Es gehörte meiner verstorbenen Oma. Ich konnte nicht dazu kommen, es zu entsorgen. Es hängen so viele Erinnerungen daran. Lacht nicht, ich habe dieses Bastkörbchen geliebt, oder besser gesagt, wie Sachen, die darin enthalten waren. Als erstes fällt mir Omas Nadelkissen ein. Es war selbstgemacht und mit ungewaschener Schurwolle gefüllt. So fingen die Nadeln nicht zu rosten an, da die Wolle das Wollfett Lanolin enthielt. Wenn ich es mit Stecknadeln bestückte, sah es wie ein Igel aus.
Dann war da die Schere, die wie ein Magnet die Nadel und Stecknadeln anzog. Das war ganz praktisch, wenn diese der Großmutter mal aus der Hand fielen. Dank der Anziehungskraft der Schere waren sie schnell wiedergefunden. Ein besonderer Schatz war die Knopfdose. Darin waren Kostbarkeiten in vielen Formen und Größen enthalten. Uniformknöpfe, Perlmuttknöpfe, welche, die silbern und golden glänzten und so weiter. Ich konnte mich stundenlang damit beschäftigen.
Es gab dort noch einen Fingerhut, Sicherheitsnadeln, Gummilitze und verschiedene Garne zum nähen, stopfen und sticken. Dabei fällt mir mein neumodischer Schlüpfer aus Kunstfaser ein, rosa mit Spitzenborte. Ich fühlte mich damit, wie eine kleine Prinzessin. Mama war krank und Omama übernahm die Wäsche. Sie hat auch alles geplättet mit so einem alten Plätteisen, welches sauschwer war. Wieso sie auf die Idee kam, auch mein Höschen zu bügeln, ist mir heute noch ein Rätsel. So nahm das Unheil seinen Lauf. Das heiße Monstrum wurde gnadenlos auf das zarte Gewebe gesetzt und verschmolz auf der Stelle mit dem Eisen. Zurück blieb ein riesiges Loch in Plätteisenform.

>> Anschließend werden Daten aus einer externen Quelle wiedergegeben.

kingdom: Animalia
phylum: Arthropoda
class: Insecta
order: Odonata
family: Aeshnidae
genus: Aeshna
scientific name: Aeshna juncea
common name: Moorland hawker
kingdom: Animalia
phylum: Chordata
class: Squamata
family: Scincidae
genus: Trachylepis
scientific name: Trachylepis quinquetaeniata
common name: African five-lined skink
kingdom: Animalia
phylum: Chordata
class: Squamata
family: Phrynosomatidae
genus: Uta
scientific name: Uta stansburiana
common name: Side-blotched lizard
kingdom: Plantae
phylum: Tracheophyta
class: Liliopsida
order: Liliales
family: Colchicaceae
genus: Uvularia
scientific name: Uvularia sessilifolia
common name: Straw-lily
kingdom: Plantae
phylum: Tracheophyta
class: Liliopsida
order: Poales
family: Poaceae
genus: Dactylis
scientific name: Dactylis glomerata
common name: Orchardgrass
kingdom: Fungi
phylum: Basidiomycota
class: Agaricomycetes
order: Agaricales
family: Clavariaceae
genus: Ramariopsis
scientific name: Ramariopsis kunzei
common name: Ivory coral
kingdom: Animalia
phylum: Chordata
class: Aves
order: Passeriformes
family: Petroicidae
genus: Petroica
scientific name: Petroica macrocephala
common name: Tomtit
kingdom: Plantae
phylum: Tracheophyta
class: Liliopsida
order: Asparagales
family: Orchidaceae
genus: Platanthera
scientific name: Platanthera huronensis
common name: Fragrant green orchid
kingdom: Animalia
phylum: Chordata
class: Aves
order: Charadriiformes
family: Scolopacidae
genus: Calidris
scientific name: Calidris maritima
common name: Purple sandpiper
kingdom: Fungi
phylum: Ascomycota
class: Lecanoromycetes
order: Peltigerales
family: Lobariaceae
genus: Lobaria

Oma wäre nicht Oma, wenn sie dem Übel nicht zu Leibe gerückt wäre. Sie war ein Genie, was das Stopfen betraf und so kam es, dass ich zukünftig mit einem ausgebesserten Schlüpfer rumlaufen musste, welcher an den Schmelzkannten kratzte. Er sah auch zum Schreien aus. Ade Prinzessinchen, jetzt fühlte ich mich als das Aschenputtel.
Ach ja, Omas Nähkörbchen, es hängen zu viele Erinnerungen dran.